The blood compatibility challenge. Part 3: Material associated activation of blood cascades and cells

• Published in: Acta biomaterialia Vol. 94; pp. 25 - 32
• Main Authors: Gorbet, Maud, Sperling, Claudia, Maitz, Manfred F., Siedlecki, Christopher A., Werner, Carsten, Sefton, Michael V.
• Format: Journal Article
• Language: English
• Published: England Elsevier Ltd 01.08.2019; Elsevier BV
• Subjects: Blood; Blood clots; Blood compatibility; Cascades; Cell activation; Coagulation cascade; Compatibility; Complement; Complement activation; Fibrin; Fibrinogen; Leukocyte activation; Leukocytes; Platelet activation; Platelets; Protein adsorption; Thrombogenicity; Thrombosis; Blood compatibility; Complement; Platelet activation; Leukocyte activation; Thrombogenicity; Coagulation cascade
• ISSN: 1742-7061; 1878-7568; 1878-7568
• DOI: 10.1016/j.actbio.2019.06.020

[Display omitted] Following protein adsorption/activation which is the first step after the contact of material surfaces and whole blood (part 2), fibrinogen is converted to fibrin and platelets become activated and assembled in the form of a thrombus.
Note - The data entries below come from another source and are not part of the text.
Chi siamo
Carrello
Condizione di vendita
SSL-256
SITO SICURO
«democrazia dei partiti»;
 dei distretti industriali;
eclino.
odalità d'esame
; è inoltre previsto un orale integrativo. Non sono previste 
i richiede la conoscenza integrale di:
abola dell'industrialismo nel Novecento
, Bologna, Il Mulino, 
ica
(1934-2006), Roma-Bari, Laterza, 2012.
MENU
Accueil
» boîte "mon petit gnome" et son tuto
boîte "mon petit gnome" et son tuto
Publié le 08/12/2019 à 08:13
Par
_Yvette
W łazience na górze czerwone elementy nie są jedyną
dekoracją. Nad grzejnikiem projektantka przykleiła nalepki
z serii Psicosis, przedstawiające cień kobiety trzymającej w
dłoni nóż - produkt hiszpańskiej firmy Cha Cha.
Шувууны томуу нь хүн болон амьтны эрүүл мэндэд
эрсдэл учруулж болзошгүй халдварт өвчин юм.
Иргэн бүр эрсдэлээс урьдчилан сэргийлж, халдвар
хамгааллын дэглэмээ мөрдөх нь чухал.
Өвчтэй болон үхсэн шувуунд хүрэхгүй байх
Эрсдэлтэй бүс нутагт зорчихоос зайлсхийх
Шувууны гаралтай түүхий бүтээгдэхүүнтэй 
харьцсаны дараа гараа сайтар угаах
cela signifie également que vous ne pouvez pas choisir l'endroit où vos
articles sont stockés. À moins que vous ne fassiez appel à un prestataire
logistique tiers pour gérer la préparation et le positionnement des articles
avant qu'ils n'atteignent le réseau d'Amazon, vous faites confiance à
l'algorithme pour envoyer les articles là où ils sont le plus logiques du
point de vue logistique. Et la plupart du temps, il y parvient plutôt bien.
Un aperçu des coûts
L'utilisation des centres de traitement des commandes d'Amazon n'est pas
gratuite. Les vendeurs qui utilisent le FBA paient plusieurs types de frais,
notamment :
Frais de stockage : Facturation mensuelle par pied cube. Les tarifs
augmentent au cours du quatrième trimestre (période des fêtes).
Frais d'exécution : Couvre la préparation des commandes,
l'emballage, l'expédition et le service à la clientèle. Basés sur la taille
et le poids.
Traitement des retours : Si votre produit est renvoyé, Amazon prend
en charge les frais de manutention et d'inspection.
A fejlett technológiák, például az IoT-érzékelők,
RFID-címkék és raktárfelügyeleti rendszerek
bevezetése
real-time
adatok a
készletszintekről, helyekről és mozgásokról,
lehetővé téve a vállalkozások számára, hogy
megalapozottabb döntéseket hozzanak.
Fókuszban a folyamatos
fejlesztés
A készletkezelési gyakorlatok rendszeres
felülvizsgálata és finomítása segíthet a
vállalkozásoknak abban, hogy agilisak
This thrombus formation is the key feature that needs to be minimized in the creation of materials with low thrombogenicity. Further aspects of blood compatibility that are important on their own are complement and leukocyte activation which are also important drivers of thrombus formation. Hence this review summarizes the state of knowledge on all of these cascades and cells and their interactions. For each cascade or cell type, the chapter distinguishes statements which are in widespread agreement from statements where there is less of a consensus. This paper is part 3 of a series of 4 reviews discussing the problem of biomaterial associated thrombogenicity. The objective was to highlight features of broad agreement and provide commentary on those aspects of the problem that were subject to dispute. We hope that future investigators will update these reviews as new scholarship resolves the uncertainties of today.